■ **Texto fornecido**
>>>>
De acordo com estudo publicado em janeiro na revista Nature, a bactéria C. acnes, principal microrganismo envolvido no quadro da acne, foi modificada geneticamente para liberar proteína capaz de reduzir a produção de sebo na pele.
Destacamos alguns pontos importantes:
- Atualmente, o tratamento de casos severos de acne é realizado por meio de medicamentos como isotretinoína e antibióticos, que possuem efeitos colaterais importantes.
- A bactéria C. acnes modificada geneticamente surge como alternativa promissora e segura por ser capaz de produzir proteína também liberada pela isotretinoína, que controla a oleosidade da pele.
- A estratégia utilizada pelos pesquisadores para editar a C. acnes, antes considerada uma bactéria intratável, pode ser replicada no futuro para tratar outras doenças, como a dermatite atópica.
Apesar da acne figurar entre as doenças cutâneas mais comuns, seu tratamento ainda representa um grande desafio, especialmente em casos mais severos da condição. “Para casos graves de acne, que não responderam bem a outras medidas, é comum a prescrição de antibióticos, que atacam as bactérias causadoras da doença, ou a isotretinoína, um derivado da vitamina A que reduz a glândula sebácea a fim de inibir a produção de sebo. O problema é que, além de ambas as opções causarem fotossensibilidade, os antibióticos alteram a microbiota da pele por não atuarem seletivamente, enquanto a isotretinoína pode causar ressecamento importante com descamação da pele e afetar o bom funcionamento de órgãos como o fígado e rins”, explica a dermatologista Dra. Paola Pomerantzeff, membro da Sociedade Brasileira de Dermatologia. A boa notícia é que, agora, pesquisadores desenvolveram um tratamento inovador para a doença que utiliza uma versão modificada da própria Cutibacterium acnes (C. acnes) ou Propionibacterium acnes (P. acnes), a principal bactéria envolvida na acne. A descoberta foi publicada em janeiro na revista científica Nature.
No estudo, os pesquisadores alteraram o genoma da C. acnes para que a bactéria passasse a produzir uma proteína chamada de NGAL, que induz a morte dos sebócitos e, consequentemente, reduz a produção de sebo, um mecanismo importante envolvido no quadro de acne. “A C. acnes é uma bactéria naturalmente encontrada na microbiota na pele que consome a oleosidade produzida pelas glândulas sebáceas. Logo, quando há uma produção exacerbada desse sebo, ocorre uma multiplicação dessas bactérias, levando a um desequilíbrio dessa microbiota com consequente surgimento da inflamação e das espinhas características do quadro acneico”, diz a dermatologista, que explica que a isotretinoína também aumenta os níveis de NGAL na pele. “Então, esse novo tratamento, com a bactéria da acne modificada, atuaria de maneira semelhante ao medicamento, controlando a produção de sebo ao reduzir as glândulas sebáceas.”
<<<<
■ **Instruções do exercício**
a) Transcreva fielmente o trecho do texto sobre a acne que começa com as palavras "De acordo com" e termina com "oleosidade da pele.".
b) Segundo a dermatologista citada no texto sobre a acne, quais efeitos indesejados a isotretinoína pode causar? Enumere todos.

■ **Dados disponíveis**
>>>>
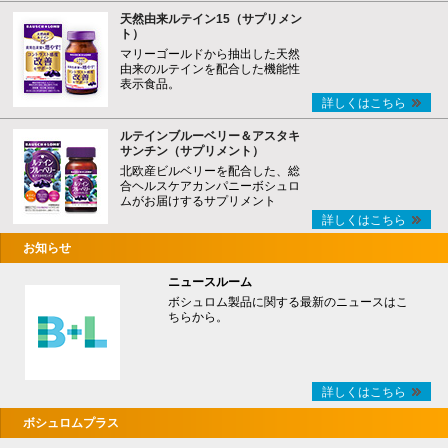
天然由来ルテイン15（サプリメン
ト）
マリーゴールドから抽出した天然
由来のルテインを配合した機能性
表示食品。
詳しくはこちら
ルテインブルーベリー＆アスタキ
サンチン（サプリメント）
北欧産ビルベリーを配合した、総
合ヘルスケアカンパニーボシュロ
ムがお届けするサプリメント
詳しくはこちら
お知らせ
ニュースルーム
ボシュロム製品に関する最新のニュースはこ
ちらから。
詳しくはこちら
ボシュロムプラス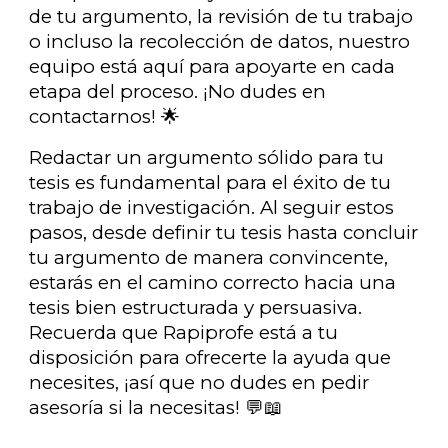
de tu argumento, la revisión de tu trabajo
o incluso la recolección de datos, nuestro
equipo está aquí para apoyarte en cada
etapa del proceso. ¡No dudes en
contactarnos! 🌟
Redactar un argumento sólido para tu
tesis es fundamental para el éxito de tu
trabajo de investigación. Al seguir estos
pasos, desde definir tu tesis hasta concluir
tu argumento de manera convincente,
estarás en el camino correcto hacia una
tesis bien estructurada y persuasiva.
Recuerda que Rapiprofe está a tu
disposición para ofrecerte la ayuda que
necesites, ¡así que no dudes en pedir
asesoría si la necesitas! 💬📖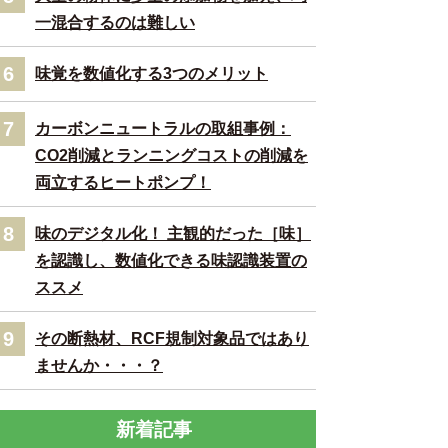
一混合するのは難しい
6
味覚を数値化する3つのメリット
7
カーボンニュートラルの取組事例：
CO2削減とランニングコストの削減を
両立するヒートポンプ！
8
味のデジタル化！ 主観的だった［味］
を認識し、数値化できる味認識装置の
ススメ
9
その断熱材、RCF規制対象品ではあり
ませんか・・・？
新着記事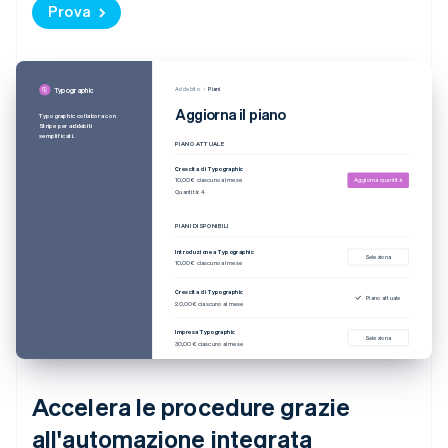
Prova
Addebito
Piani
Typographic
Aggiorna il piano
Typographic collabora con
Stripe per addebiti
semplificati.
PIANO ATTUALE
Crescita di Typographic
10,00 € ciascuno al mese
Aggiorna quantità
Quantità: 4
PIANI DISPONIBILI
Introduzione a Typographic
Seleziona
10,00 € ciascuno al mese
Crescita di Typographic
Piano attuale
20,00 € ciascuno al mese
Impresa Typographic
Seleziona
30,00 € ciascuno al mese
Accelera le procedure grazie
all'automazione integrata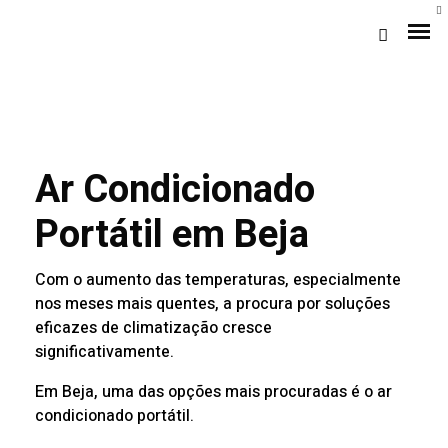
Ar Condicionado
Portátil em Beja
Com o aumento das temperaturas, especialmente
Loja Braga (Sede)
nos meses mais quentes, a procura por soluções
eficazes de climatização cresce
Loja Gaia
significativamente.
Em Beja, uma das opções mais procuradas é o ar
Assistência
condicionado portátil.
Pós-venda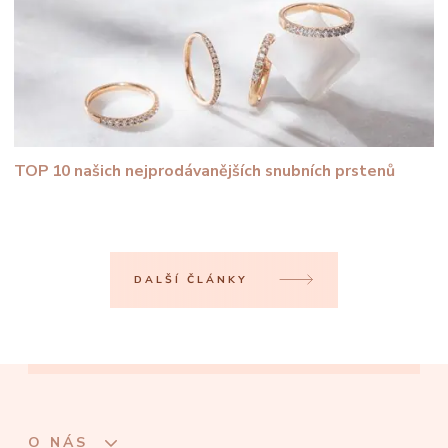
TOP 10 našich nejprodávanějších snubních prstenů
DALŠÍ ČLÁNKY
O NÁS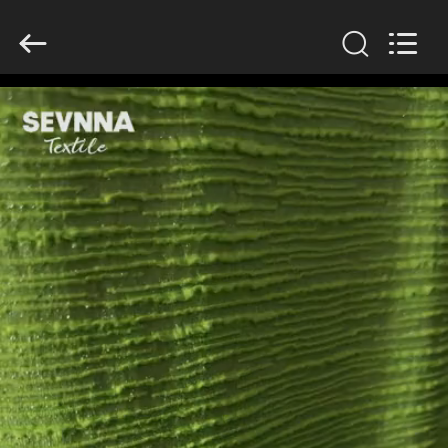
2026
SEVNNA
TEXTILE.
All
Rights
Reserved.
घर
उत्पादों
वीआर
दिखाएँ
हमारे
बारे
में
<<<<
■ **Respostas do exercício**
a)
De acordo com estudo publicado em janeiro na revista Nature, a bactéria C. acnes, principal microrganismo envolvido no quadro da acne, foi modificada geneticamente para liberar proteína capaz de reduzir a produção de sebo na pele.
Destacamos alguns pontos importantes:
- Atualmente, o tratamento de casos severos de acne é realizado por meio de medicamentos como isotretinoína e antibióticos, que possuem efeitos colaterais importantes.
- A bactéria C. acnes modificada geneticamente surge como alternativa promissora e segura por ser capaz de produzir proteína também liberada pela isotretinoína, que controla a oleosidade da pele.

b)
- Fotossensibilidade
- Ressecamento importante com descamação da pele
- Prejuízo ao bom funcionamento de órgãos como o fígado e os rins